§ Direction: Switch every "pose" in the data below to "view", and write all the lines out again with nothing else changed.

§ Records shown:
▬▬▬▬▬▬▬▬▬▬

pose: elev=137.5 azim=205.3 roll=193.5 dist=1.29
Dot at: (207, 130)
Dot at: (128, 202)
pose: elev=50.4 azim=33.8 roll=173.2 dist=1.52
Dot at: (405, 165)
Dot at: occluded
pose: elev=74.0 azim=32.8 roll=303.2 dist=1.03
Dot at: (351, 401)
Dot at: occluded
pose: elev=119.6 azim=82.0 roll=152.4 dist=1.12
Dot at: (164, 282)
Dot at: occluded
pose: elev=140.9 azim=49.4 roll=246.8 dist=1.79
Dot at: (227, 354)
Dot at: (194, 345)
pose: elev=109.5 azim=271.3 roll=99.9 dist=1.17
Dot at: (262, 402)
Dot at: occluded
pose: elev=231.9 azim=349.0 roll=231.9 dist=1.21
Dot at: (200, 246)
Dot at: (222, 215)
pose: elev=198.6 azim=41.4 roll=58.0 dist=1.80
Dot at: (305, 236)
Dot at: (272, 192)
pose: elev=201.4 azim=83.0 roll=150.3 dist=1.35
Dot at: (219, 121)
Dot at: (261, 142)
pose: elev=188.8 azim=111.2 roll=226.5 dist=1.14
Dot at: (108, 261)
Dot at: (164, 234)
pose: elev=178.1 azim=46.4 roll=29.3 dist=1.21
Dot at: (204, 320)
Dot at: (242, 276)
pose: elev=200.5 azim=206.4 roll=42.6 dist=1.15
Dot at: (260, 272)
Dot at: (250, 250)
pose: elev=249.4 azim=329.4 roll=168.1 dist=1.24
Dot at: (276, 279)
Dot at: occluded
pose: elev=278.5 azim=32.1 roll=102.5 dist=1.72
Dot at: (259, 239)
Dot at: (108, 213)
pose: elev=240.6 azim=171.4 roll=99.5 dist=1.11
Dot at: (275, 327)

▬▬▬▬▬▬▬▬▬▬

§ The completed task:
view: elev=137.5 azim=205.3 roll=193.5 dist=1.29
Dot at: (207, 130)
Dot at: (128, 202)
view: elev=50.4 azim=33.8 roll=173.2 dist=1.52
Dot at: (405, 165)
Dot at: occluded
view: elev=74.0 azim=32.8 roll=303.2 dist=1.03
Dot at: (351, 401)
Dot at: occluded
view: elev=119.6 azim=82.0 roll=152.4 dist=1.12
Dot at: (164, 282)
Dot at: occluded
view: elev=140.9 azim=49.4 roll=246.8 dist=1.79
Dot at: (227, 354)
Dot at: (194, 345)
view: elev=109.5 azim=271.3 roll=99.9 dist=1.17
Dot at: (262, 402)
Dot at: occluded
view: elev=231.9 azim=349.0 roll=231.9 dist=1.21
Dot at: (200, 246)
Dot at: (222, 215)
view: elev=198.6 azim=41.4 roll=58.0 dist=1.80
Dot at: (305, 236)
Dot at: (272, 192)
view: elev=201.4 azim=83.0 roll=150.3 dist=1.35
Dot at: (219, 121)
Dot at: (261, 142)
view: elev=188.8 azim=111.2 roll=226.5 dist=1.14
Dot at: (108, 261)
Dot at: (164, 234)
view: elev=178.1 azim=46.4 roll=29.3 dist=1.21
Dot at: (204, 320)
Dot at: (242, 276)
view: elev=200.5 azim=206.4 roll=42.6 dist=1.15
Dot at: (260, 272)
Dot at: (250, 250)
view: elev=249.4 azim=329.4 roll=168.1 dist=1.24
Dot at: (276, 279)
Dot at: occluded
view: elev=278.5 azim=32.1 roll=102.5 dist=1.72
Dot at: (259, 239)
Dot at: (108, 213)
view: elev=240.6 azim=171.4 roll=99.5 dist=1.11
Dot at: (275, 327)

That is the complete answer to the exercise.